[Page-level text extractions]
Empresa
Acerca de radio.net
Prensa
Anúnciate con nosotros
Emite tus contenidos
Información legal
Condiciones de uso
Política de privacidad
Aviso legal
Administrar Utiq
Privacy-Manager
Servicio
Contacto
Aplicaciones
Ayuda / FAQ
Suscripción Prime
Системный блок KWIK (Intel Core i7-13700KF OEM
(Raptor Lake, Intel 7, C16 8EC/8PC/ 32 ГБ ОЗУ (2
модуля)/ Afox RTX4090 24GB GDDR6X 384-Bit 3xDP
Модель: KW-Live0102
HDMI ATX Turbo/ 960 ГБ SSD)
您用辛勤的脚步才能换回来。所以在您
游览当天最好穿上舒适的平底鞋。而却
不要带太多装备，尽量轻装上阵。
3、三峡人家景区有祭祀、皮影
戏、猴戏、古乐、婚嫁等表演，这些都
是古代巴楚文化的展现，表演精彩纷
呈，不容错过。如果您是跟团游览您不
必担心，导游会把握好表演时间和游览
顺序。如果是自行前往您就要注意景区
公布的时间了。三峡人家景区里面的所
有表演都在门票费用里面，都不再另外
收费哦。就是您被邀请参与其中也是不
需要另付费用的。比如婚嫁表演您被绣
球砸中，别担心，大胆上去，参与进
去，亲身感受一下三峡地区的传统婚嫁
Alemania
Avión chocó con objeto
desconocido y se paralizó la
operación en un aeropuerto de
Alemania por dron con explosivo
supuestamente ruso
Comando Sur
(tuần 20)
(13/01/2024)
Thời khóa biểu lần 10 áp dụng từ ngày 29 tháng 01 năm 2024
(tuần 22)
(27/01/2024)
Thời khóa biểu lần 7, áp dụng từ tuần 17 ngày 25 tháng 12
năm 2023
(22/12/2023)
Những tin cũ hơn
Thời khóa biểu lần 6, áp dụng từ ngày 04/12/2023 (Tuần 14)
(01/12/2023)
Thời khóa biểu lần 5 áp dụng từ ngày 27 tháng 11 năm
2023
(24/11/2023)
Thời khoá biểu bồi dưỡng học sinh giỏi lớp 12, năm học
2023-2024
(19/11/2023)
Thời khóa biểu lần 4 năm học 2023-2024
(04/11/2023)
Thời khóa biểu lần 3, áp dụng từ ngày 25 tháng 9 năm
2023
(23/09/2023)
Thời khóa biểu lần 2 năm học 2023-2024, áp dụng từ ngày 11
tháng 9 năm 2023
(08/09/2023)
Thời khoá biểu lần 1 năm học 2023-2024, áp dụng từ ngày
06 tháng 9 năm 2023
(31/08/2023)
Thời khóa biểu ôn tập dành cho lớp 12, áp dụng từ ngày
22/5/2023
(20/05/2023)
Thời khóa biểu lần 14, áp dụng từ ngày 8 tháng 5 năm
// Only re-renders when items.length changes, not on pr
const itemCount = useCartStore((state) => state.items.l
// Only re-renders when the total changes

**Task brief:** The records must each be output verbatim, with nothing left out.

**Finished exercise:**
Empresa
Acerca de radio.net
Prensa
Anúnciate con nosotros
Emite tus contenidos
Información legal
Condiciones de uso
Política de privacidad
Aviso legal
Administrar Utiq
Privacy-Manager
Servicio
Contacto
Aplicaciones
Ayuda / FAQ
Suscripción Prime
Системный блок KWIK (Intel Core i7-13700KF OEM
(Raptor Lake, Intel 7, C16 8EC/8PC/ 32 ГБ ОЗУ (2
модуля)/ Afox RTX4090 24GB GDDR6X 384-Bit 3xDP
Модель: KW-Live0102
HDMI ATX Turbo/ 960 ГБ SSD)
您用辛勤的脚步才能换回来。所以在您
游览当天最好穿上舒适的平底鞋。而却
不要带太多装备，尽量轻装上阵。
3、三峡人家景区有祭祀、皮影
戏、猴戏、古乐、婚嫁等表演，这些都
是古代巴楚文化的展现，表演精彩纷
呈，不容错过。如果您是跟团游览您不
必担心，导游会把握好表演时间和游览
顺序。如果是自行前往您就要注意景区
公布的时间了。三峡人家景区里面的所
有表演都在门票费用里面，都不再另外
收费哦。就是您被邀请参与其中也是不
需要另付费用的。比如婚嫁表演您被绣
球砸中，别担心，大胆上去，参与进
去，亲身感受一下三峡地区的传统婚嫁
Alemania
Avión chocó con objeto
desconocido y se paralizó la
operación en un aeropuerto de
Alemania por dron con explosivo
supuestamente ruso
Comando Sur
(tuần 20)
(13/01/2024)
Thời khóa biểu lần 10 áp dụng từ ngày 29 tháng 01 năm 2024
(tuần 22)
(27/01/2024)
Thời khóa biểu lần 7, áp dụng từ tuần 17 ngày 25 tháng 12
năm 2023
(22/12/2023)
Những tin cũ hơn
Thời khóa biểu lần 6, áp dụng từ ngày 04/12/2023 (Tuần 14)
(01/12/2023)
Thời khóa biểu lần 5 áp dụng từ ngày 27 tháng 11 năm
2023
(24/11/2023)
Thời khoá biểu bồi dưỡng học sinh giỏi lớp 12, năm học
2023-2024
(19/11/2023)
Thời khóa biểu lần 4 năm học 2023-2024
(04/11/2023)
Thời khóa biểu lần 3, áp dụng từ ngày 25 tháng 9 năm
2023
(23/09/2023)
Thời khóa biểu lần 2 năm học 2023-2024, áp dụng từ ngày 11
tháng 9 năm 2023
(08/09/2023)
Thời khoá biểu lần 1 năm học 2023-2024, áp dụng từ ngày
06 tháng 9 năm 2023
(31/08/2023)
Thời khóa biểu ôn tập dành cho lớp 12, áp dụng từ ngày
22/5/2023
(20/05/2023)
Thời khóa biểu lần 14, áp dụng từ ngày 8 tháng 5 năm
// Only re-renders when items.length changes, not on pr
const itemCount = useCartStore((state) => state.items.l
// Only re-renders when the total changes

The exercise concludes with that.